[PROBLEM TO SOLVE]:
Select and copy every line in the rows below that contains the string "Crow". Case counts.

[SOURCE MATERIAL]:
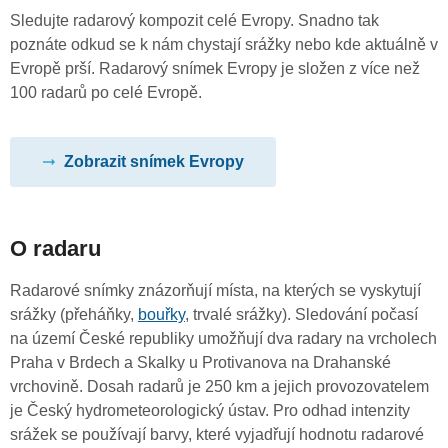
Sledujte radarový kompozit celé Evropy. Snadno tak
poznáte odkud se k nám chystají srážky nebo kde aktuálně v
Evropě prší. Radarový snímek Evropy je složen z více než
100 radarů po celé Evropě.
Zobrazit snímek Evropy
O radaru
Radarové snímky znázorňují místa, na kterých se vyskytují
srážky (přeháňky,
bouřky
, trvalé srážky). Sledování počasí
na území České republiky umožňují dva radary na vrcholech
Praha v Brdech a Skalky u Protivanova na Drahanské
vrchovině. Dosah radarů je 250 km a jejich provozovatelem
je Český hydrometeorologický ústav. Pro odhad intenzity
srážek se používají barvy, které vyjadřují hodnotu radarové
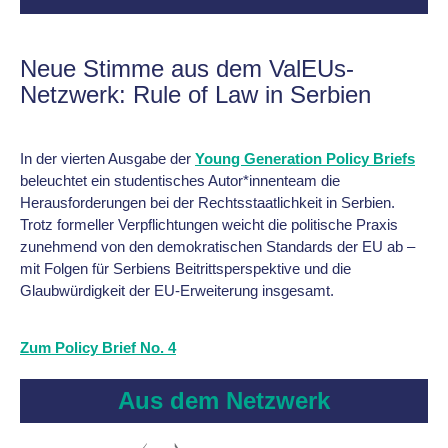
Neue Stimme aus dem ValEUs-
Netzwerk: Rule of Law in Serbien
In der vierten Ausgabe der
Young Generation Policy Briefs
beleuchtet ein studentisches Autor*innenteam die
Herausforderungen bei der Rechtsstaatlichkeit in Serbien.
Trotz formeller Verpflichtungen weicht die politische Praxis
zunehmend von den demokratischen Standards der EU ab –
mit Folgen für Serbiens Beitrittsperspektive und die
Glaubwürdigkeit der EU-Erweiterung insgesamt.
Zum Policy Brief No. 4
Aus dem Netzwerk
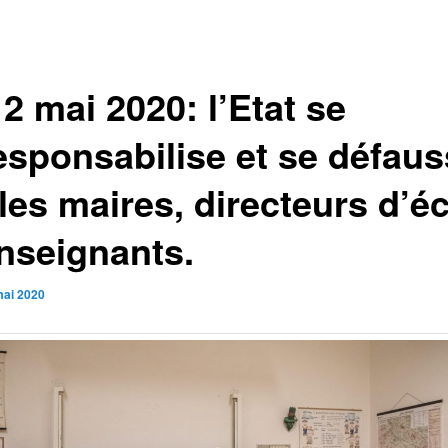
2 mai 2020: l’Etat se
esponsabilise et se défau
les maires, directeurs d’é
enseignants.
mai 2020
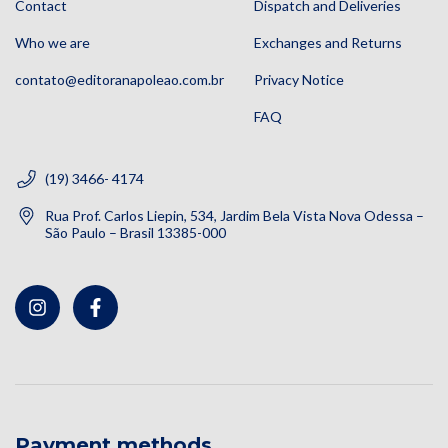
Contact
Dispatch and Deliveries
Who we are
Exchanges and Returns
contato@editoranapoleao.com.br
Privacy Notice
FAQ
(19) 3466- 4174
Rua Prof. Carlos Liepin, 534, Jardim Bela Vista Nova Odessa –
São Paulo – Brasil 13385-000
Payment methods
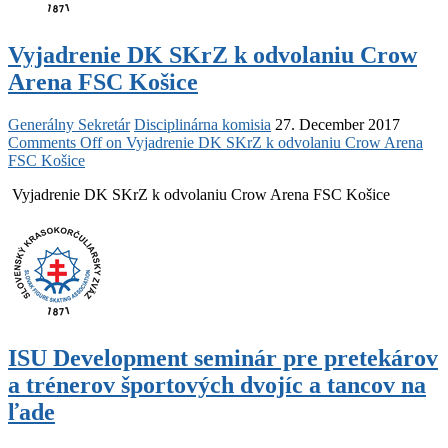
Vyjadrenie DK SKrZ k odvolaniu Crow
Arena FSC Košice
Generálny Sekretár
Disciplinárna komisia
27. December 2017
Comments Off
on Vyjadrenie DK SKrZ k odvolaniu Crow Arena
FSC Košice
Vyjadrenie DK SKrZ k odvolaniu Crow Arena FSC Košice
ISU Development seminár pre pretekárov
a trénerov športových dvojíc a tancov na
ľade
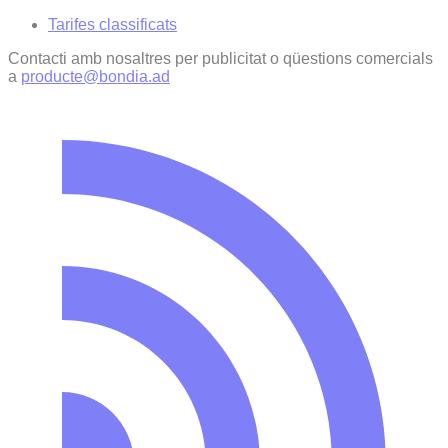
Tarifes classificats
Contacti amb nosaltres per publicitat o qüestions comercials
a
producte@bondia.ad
...
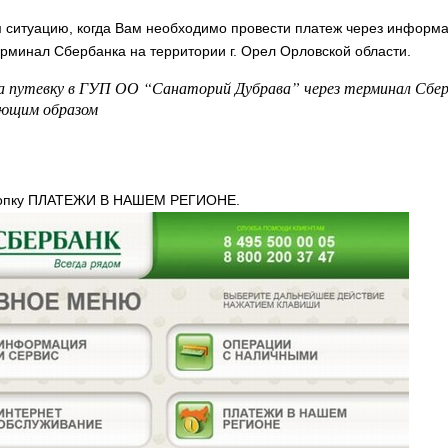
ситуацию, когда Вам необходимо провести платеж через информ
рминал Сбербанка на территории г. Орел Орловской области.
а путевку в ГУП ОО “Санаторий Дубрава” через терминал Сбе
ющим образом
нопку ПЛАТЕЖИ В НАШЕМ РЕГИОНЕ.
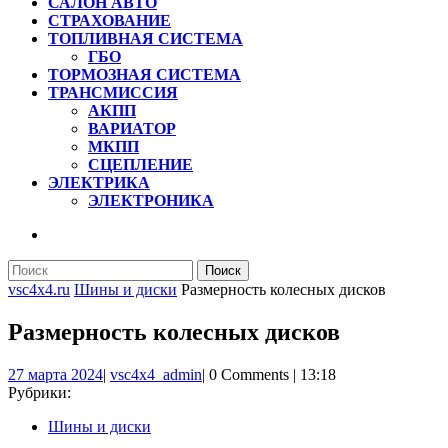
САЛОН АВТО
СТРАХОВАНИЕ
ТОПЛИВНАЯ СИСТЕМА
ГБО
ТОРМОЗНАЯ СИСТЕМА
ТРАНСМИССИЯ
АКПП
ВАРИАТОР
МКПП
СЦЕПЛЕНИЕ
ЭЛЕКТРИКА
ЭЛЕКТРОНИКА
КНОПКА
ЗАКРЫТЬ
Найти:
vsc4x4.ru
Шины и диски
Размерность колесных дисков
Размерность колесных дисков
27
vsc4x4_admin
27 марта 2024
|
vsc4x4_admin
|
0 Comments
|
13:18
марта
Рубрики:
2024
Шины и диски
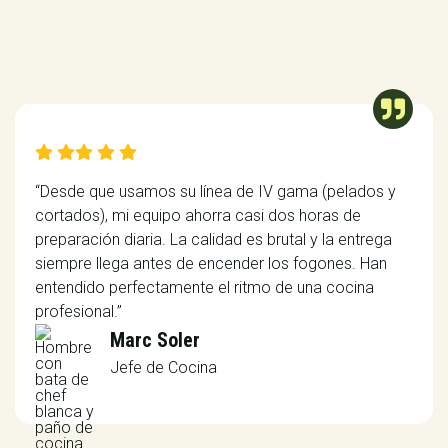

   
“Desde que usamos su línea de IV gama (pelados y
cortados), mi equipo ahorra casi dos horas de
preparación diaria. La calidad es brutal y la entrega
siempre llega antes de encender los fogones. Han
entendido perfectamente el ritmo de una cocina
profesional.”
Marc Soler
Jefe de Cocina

[WRITTEN SOLUTION]:
Vyjadrenie DK SKrZ k odvolaniu Crow
on Vyjadrenie DK SKrZ k odvolaniu Crow Arena
Vyjadrenie DK SKrZ k odvolaniu Crow Arena FSC Košice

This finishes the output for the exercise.